Dataset entries:
::::

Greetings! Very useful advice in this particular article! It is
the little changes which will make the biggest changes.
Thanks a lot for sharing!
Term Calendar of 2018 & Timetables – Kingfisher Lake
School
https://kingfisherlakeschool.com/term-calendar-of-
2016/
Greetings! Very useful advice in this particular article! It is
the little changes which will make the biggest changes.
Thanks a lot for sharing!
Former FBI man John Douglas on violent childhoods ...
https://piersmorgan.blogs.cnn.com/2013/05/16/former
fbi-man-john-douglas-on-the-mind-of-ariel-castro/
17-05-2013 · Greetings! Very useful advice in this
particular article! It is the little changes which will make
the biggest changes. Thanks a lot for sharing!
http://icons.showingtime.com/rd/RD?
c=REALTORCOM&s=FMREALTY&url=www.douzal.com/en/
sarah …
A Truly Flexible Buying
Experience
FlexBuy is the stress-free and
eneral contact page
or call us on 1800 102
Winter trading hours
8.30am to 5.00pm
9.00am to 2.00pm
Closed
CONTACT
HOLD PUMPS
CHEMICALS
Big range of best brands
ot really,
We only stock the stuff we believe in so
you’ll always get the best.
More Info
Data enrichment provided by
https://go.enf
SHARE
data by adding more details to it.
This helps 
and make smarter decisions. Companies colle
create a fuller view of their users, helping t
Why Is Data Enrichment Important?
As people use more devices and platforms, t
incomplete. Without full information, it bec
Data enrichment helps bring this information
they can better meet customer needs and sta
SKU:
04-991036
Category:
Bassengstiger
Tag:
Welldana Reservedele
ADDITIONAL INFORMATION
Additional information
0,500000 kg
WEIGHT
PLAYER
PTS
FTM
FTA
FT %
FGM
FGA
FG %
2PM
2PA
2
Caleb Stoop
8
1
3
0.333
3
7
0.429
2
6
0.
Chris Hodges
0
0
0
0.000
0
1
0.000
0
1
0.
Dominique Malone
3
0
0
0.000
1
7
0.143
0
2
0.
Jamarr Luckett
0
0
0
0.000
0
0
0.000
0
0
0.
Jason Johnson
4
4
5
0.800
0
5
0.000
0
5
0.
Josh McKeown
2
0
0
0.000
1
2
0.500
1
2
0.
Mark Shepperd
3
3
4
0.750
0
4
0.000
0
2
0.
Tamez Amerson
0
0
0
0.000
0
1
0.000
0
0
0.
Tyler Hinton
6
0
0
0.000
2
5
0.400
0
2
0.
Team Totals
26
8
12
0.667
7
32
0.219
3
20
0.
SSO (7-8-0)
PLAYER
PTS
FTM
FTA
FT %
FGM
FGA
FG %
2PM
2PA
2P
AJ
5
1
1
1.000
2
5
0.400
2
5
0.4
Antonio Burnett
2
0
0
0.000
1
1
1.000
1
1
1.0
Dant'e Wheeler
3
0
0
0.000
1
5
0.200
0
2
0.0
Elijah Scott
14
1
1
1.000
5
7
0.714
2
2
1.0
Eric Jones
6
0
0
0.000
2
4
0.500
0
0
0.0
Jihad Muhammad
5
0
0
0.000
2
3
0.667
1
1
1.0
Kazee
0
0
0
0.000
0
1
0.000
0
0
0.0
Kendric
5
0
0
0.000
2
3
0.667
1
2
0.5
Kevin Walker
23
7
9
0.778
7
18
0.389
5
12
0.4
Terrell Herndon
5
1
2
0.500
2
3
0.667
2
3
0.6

::::

- Work required
Every line containing the string "helps" is required; copy each such line from the data.

- Response box
This helps 
Data enrichment helps bring this information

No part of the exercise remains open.